Apply what you read:
A – In the abstract, what median post-CRT absolute lymphocyte count is reported?
B – Decide whether each statement agrees with the abstract, answering yes or no and quoting the deciding words: (i) Patients received concurrent gemcitabine during CRT. (ii) Mean splenic dose was an independent predictor of severe post-CRT lymphopenia. (iii) Severe lymphopenia was defined as an ALC below 0.5K/UL.

Extract provided:
== Segment start ==
Abstract

To determine whether severity of lymphopenia is dependent on radiation dose and fractional volume of spleen irradiated unintentionally during definitive chemoradiation (CRT) in patients with locally advanced pancreatic cancer (LAPC). 177 patients with LAPC received induction chemotherapy (mainly gemcitabine-based regimens) followed by CRT (median 50.4Gy with concurrent capecitabine) from January 2006 to December 2012. Absolute lymphocyte count (ALC) was recorded at baseline, before CRT, and 2 to 10weeks after CRT. Splenic dose-volume histogram (DVH) parameters were reported as mean splenic dose (MSD) and percentage of splenic volume receiving at least 5- (V5), 10- (V10), 15- (V15), and 20-Gy (V20) dose. Overall survival (OS) was analyzed with use of the Cox model, and development of post-CRT severe lymphopenia (ALC <0.5K/UL) was assessed by multivariate logistic regression with use of baseline and treatment factors. The median post-CRT ALC (0.68K/UL; range, 0.13-2.72) was significantly lower than both baseline ALC (1.42K/UL; range, 0.34-3.97; P<.0001) and pre-CRT ALC (1.32K/UL, range 0.36-4.82; P<.0001). Post-CRT ALC <0.5K/UL was associated with inferior OS on univariate analysis (median, 11.1 vs 15.3months; P=.01) and multivariate analysis (hazard ratio=1.66, P=.01). MSD (9.8 vs 6Gy, P=.03), median V10 (32.6 vs 16%, P=.04), V15 (23.2 vs 9.5%, P=.03), and V20 (15.4 vs 4.6%, P=.02) were significantly higher in patients with severe lymphopenia than in those without. On multivariate analysis, postinduction lymphopenia (P<.001; odds ratio [OR]=5.25) and MSD (P=.002; OR= 3.42) were independent predictors for the development of severe post-CRT lymphopenia. Severe post-CRT lymphopenia is an independent predictor of poor OS in LAPC patients receiving CRT. Higher splenic doses increase the risk for the development of severe post-CRT lymphopenia. When clinically indicated, assessment of splenic DVHs before the acceptance of treatment plans may minimize the risk of severe post-CRT lymphopenia.
== Segment end ==
(Chart interpretation exercises)
== Segment start ==
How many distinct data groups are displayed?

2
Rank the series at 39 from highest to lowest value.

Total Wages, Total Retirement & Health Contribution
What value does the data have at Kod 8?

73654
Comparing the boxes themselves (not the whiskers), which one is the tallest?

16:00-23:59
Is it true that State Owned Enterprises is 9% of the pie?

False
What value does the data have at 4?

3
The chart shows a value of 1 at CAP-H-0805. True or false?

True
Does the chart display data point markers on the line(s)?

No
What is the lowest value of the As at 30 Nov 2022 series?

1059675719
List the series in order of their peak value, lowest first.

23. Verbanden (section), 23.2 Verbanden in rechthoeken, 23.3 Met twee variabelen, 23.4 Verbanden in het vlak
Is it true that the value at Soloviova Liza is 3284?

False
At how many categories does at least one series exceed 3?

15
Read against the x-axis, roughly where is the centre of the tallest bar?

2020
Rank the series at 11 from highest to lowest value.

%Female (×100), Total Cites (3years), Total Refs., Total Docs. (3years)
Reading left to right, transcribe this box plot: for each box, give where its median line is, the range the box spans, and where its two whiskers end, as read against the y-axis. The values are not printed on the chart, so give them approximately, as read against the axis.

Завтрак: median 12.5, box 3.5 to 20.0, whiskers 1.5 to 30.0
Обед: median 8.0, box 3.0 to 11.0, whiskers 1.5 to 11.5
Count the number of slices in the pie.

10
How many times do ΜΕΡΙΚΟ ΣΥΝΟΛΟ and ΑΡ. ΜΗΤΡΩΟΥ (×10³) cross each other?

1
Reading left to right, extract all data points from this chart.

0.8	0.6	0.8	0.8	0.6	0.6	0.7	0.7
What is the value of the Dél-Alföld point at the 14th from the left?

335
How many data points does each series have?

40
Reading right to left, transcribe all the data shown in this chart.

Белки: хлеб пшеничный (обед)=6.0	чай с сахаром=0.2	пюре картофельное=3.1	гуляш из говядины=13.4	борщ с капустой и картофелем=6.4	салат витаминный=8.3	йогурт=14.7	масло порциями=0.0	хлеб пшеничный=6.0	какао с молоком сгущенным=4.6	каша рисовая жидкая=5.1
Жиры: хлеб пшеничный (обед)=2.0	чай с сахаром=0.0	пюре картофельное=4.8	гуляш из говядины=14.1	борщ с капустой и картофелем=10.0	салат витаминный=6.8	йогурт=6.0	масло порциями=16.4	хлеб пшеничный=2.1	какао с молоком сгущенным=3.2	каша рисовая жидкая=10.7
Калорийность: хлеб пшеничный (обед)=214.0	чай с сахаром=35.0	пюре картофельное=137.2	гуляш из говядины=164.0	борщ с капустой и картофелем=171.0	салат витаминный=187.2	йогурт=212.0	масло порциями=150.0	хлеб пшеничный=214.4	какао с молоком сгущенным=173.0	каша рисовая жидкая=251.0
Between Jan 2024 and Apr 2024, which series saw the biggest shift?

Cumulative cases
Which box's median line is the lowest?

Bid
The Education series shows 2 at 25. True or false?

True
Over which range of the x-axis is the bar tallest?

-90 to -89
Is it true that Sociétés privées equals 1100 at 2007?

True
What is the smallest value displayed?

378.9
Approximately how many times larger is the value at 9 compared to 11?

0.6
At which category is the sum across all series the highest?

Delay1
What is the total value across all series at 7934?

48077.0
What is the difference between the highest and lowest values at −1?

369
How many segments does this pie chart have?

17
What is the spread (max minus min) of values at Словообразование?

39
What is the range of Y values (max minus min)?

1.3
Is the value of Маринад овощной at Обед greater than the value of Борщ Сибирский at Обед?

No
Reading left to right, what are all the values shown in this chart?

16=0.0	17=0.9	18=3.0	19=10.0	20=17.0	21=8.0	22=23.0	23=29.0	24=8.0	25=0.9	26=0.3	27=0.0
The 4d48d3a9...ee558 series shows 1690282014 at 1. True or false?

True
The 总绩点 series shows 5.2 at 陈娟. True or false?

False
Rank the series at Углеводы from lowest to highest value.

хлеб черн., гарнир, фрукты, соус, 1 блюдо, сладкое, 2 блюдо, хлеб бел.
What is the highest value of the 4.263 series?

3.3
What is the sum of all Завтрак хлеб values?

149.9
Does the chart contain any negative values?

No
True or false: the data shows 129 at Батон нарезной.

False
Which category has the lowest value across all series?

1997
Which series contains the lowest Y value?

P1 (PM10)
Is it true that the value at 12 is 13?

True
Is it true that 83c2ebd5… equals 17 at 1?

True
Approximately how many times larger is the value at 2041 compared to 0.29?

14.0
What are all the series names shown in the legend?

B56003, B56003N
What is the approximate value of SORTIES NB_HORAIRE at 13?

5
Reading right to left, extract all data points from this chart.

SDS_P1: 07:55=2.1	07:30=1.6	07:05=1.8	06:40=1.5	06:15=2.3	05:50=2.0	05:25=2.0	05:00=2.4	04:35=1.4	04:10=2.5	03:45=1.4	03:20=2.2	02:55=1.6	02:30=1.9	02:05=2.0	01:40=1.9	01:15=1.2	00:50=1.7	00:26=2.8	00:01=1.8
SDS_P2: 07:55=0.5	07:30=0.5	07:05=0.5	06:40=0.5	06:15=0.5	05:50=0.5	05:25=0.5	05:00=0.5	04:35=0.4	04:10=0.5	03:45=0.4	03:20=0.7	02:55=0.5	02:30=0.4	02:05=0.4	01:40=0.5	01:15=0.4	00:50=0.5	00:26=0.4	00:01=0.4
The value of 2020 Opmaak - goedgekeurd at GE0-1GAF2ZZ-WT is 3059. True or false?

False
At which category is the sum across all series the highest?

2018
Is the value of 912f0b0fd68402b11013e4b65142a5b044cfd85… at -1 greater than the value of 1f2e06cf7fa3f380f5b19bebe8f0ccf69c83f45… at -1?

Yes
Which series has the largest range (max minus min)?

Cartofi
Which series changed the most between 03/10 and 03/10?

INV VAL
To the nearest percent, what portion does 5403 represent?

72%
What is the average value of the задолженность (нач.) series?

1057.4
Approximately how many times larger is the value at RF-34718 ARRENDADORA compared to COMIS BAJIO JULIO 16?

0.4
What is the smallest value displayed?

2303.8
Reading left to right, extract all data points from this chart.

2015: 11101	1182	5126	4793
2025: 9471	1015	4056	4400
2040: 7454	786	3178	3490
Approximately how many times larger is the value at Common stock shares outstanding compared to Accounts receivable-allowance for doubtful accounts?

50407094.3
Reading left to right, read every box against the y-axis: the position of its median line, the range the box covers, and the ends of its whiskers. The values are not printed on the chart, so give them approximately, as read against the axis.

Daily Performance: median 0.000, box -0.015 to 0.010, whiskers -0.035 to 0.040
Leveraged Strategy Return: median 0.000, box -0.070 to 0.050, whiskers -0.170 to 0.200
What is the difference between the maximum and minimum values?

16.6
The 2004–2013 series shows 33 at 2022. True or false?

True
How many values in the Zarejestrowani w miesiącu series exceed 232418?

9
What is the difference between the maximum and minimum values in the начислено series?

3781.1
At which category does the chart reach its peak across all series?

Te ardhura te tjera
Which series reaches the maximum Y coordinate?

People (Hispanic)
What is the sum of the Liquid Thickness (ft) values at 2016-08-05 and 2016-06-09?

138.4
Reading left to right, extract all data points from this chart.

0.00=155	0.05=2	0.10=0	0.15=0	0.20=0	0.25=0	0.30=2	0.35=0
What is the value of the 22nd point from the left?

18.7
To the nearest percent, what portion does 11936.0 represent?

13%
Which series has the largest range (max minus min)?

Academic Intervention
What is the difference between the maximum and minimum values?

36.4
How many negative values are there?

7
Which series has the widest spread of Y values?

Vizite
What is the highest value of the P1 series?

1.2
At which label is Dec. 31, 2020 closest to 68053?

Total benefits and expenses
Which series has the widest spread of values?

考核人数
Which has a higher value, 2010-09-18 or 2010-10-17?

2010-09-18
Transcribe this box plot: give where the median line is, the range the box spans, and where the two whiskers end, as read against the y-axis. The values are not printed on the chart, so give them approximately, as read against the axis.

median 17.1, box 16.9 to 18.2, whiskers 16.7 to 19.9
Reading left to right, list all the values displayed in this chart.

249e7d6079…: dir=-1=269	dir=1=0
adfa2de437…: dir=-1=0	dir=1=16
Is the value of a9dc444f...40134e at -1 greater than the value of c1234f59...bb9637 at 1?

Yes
== Segment end ==
Answers per task:
A – 0.68K/UL (range, 0.13-2.72).

B –
(i) No: "median 50.4Gy with concurrent capecitabine"
(ii) Yes: "postinduction lymphopenia (P<.001; odds ratio [OR]=5.25) and MSD (P=.002; OR= 3.42) were independent predictors for the development of severe post-CRT lymphopenia"
(iii) Yes: "post-CRT severe lymphopenia (ALC <0.5K/UL)"